Testing, Testing, 1, 2, OB: What to expect from your well-visit tests and screenings

It goes without saying that it’s better to be proactive than reactive when it comes to most things. For most people that means routine well visits with their general practitioner, regular trips to the dentist, and annual eye exams for those with glasses. 

Making sure that you get that annual trip to the Obstetrician-Gynecologist is equally as important as any one of these things, despite the stigma that it’s embarrassing and dreaded by most women.

What many women overlook is the holistic care OB/GYNs provide. 

An article on Health.gov outlines the three components of a well-visit quite simply: the purpose is to document your health habits and history, get a physical exam, and set health goals. Each of these elements are reviewed consistently over time to ensure your overall health and well-being.

How that breaks down from a screening and testing standpoint depends on a number of things, the most pertinent of which being age.

The American College of Obstetricians and Gynecologists (ACOG) breaks the ages into four categories starting at the age of 13. 

What to expect at any life stage

There are several screenings and tests that apply at any stage of life. It is necessary to share any abnormal bleeding, vaginal itching, foul odors, or any kind of pain and swelling. Each of these may result in tests, but that is something to embrace rather than fear.

Height, weight, blood pressure, and BMI are also commonly addressed throughout a lady’s lifespan. 

What to expect in those teen years

This is where you are just getting to know each other. Depending on specifics like family history and any other risk factors your first trip to the OB/GYN is more like a first date. It’s the getting to know each other phase, and often involves more conversation than examination.

There may be a pelvic exam, as well as an abdominal exam, depending on several health-related factors, as well as testing for STDs if you are sexually active.

As a general rule, pap tests that check for early signs of cervical cancer begin at the age of 21.  You may also begin having breast exams, particularly if there is any history of breast cancer in your family.

There are cases when patients are considered at-risk, requiring them to have additional tests done, but those are discussed thoroughly with you on an as-needed basis.

What to expect in those parenting years

Additional screenings to expect in the window of time between 19 and 39 include the examining the neck for adenopathy and any thyroid issues.

Genetic testing and counseling may incorporate screenings for spinal muscular atrophy, cystic fibrosis carrier, and risk factors for hemoglobinopathy (blood disorders). 

Testing for conditions like diabetes, bone density, colorectal cancer, STDs, tuberculosis, and others may be integrated for high-risk women in this age group. Mammograms may also begin toward the end of this time as well.

What to expect during transitional years

Then comes a time of transition. The years between the ages of 40 and 64 bring changes to the female anatomy, prompting the need to alter the appointments slightly.
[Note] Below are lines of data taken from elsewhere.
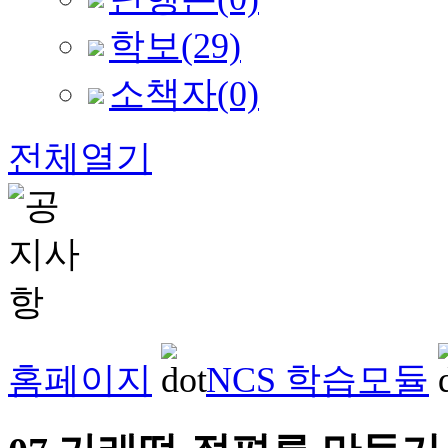
학보
(29)
소책자
(0)
전체열기
홈페이지
NCS 학습모듈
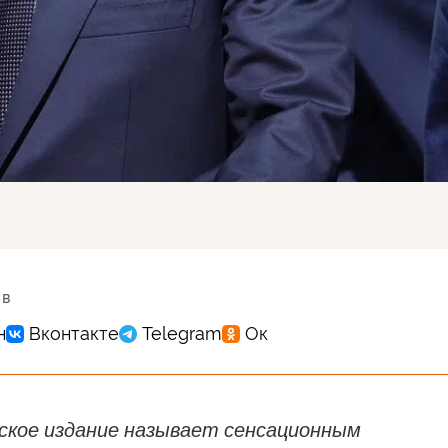
 в
ское издание называет сенсационным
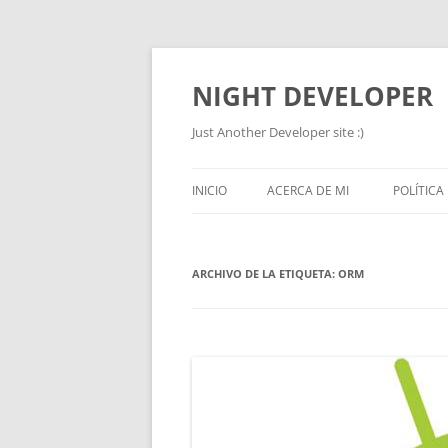
NIGHT DEVELOPER
Just Another Developer site :)
INICIO
ACERCA DE MI
POLÍTICA
ARCHIVO DE LA ETIQUETA:
ORM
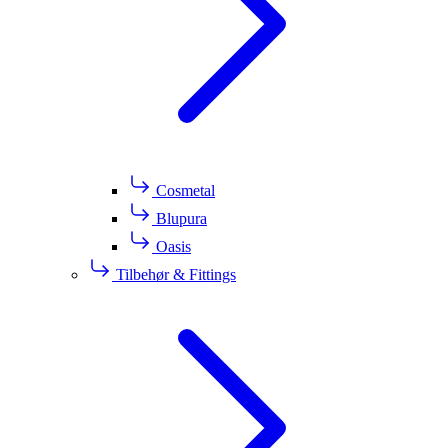
Cosmetal
Blupura
Oasis
Tilbehør & Fittings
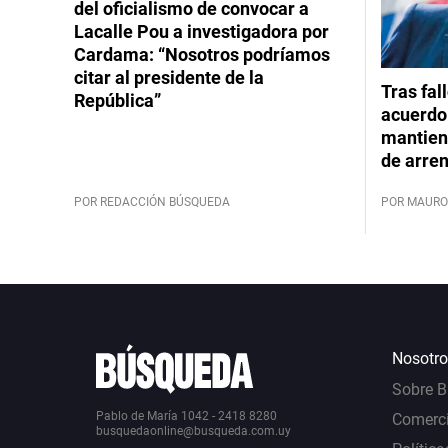
del oficialismo de convocar a
Lacalle Pou a investigadora por
Cardama: “Nosotros podríamos
citar al presidente de la
Tras fal
República”
acuerdo 
mantiene
de arre
POR REDACCIÓN BÚSQUEDA
POR MAURO
Nosotro
Sobre 
Pablo de María 1042 - 2418 8280
Comerci
busquedaonline@busqueda.com.uy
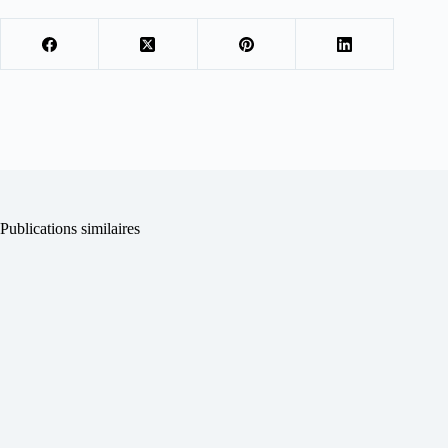
Publications similaires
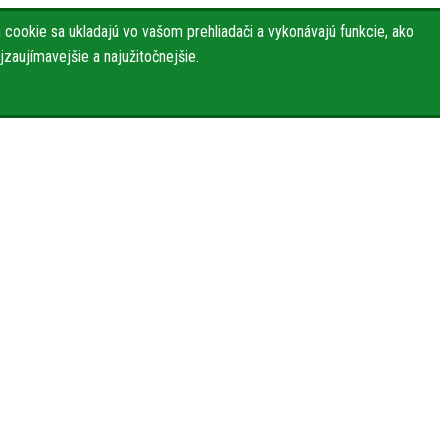
cookie sa ukladajú vo vašom prehliadači a vykonávajú funkcie, ako
zaujímavejšie a najužitočnejšie.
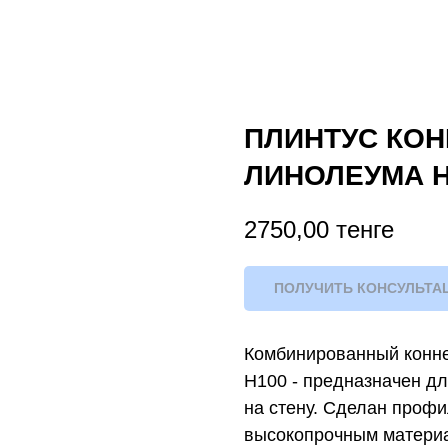
ПЛИНТУС КО
ЛИНОЛЕУМА H
2750,00
тенге
ПОЛУЧИТЬ КОНСУЛЬТА
Комбинированный конне
Н100 - предназначен дл
на стену. Сделан профи
высокопрочным матери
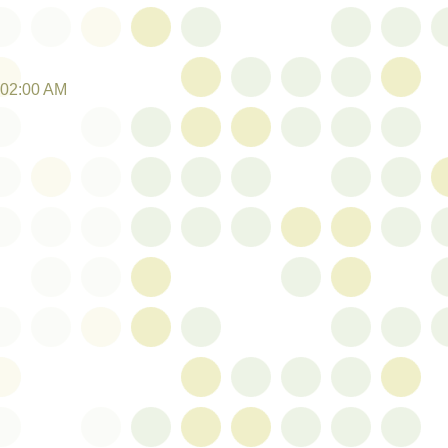
:02:00 AM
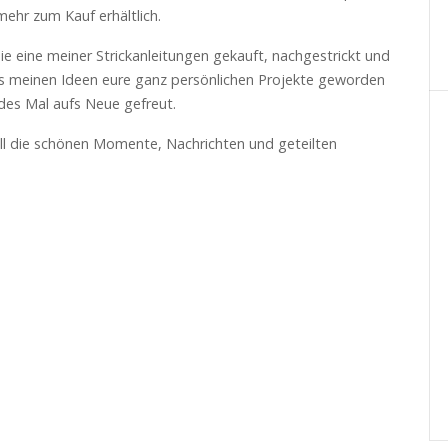
ehr zum Kauf erhältlich.
e eine meiner Strickanleitungen gekauft, nachgestrickt und
aus meinen Ideen eure ganz persönlichen Projekte geworden
des Mal aufs Neue gefreut.
all die schönen Momente, Nachrichten und geteilten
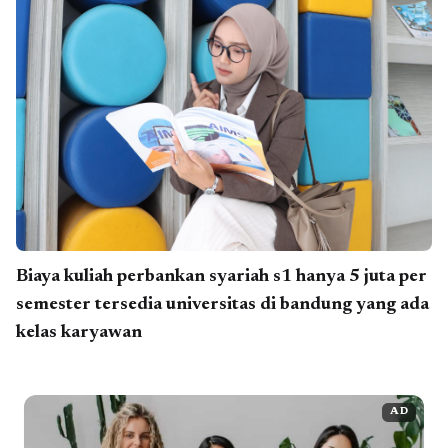
Biaya kuliah perbankan syariah s1 hanya 5 juta per
semester tersedia universitas di bandung yang ada
kelas karyawan
AD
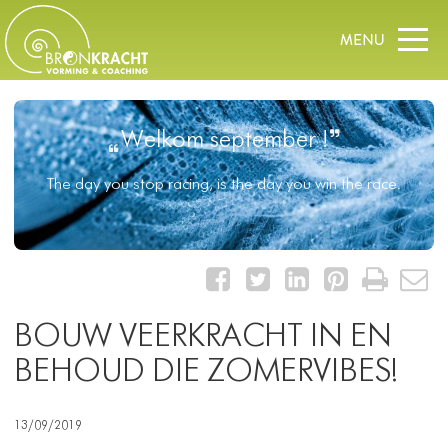
Welkom september !
The day you stop racing, is the day you win the race.
BOUW VEERKRACHT IN EN
BEHOUD DIE ZOMERVIBES!
13/09/2019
Routine colorectal cancer screenings begin at age 50, diabetes testing begins at 45, a lipid profile (cholesterol) assessment is done about every five years and mammograms continue as well.

What to expect in the later years

Congratulations on turning 65! This is all old news to you at this point, but there are a few additional considerations that begin in this life stage. 

Colorectal cancer screenings, bone density screenings, and cervical cytology (pap smear) screenings continue and may pick up in recommended frequency. 

Your health and wellness is a marathon, not a sprint. Taking all of this into account, it is crucial to remember this is how you stay proactive with your wellness journey rather than reactive to something negative in the future.

And there is no need to feel nervous about any of it because we are here to help!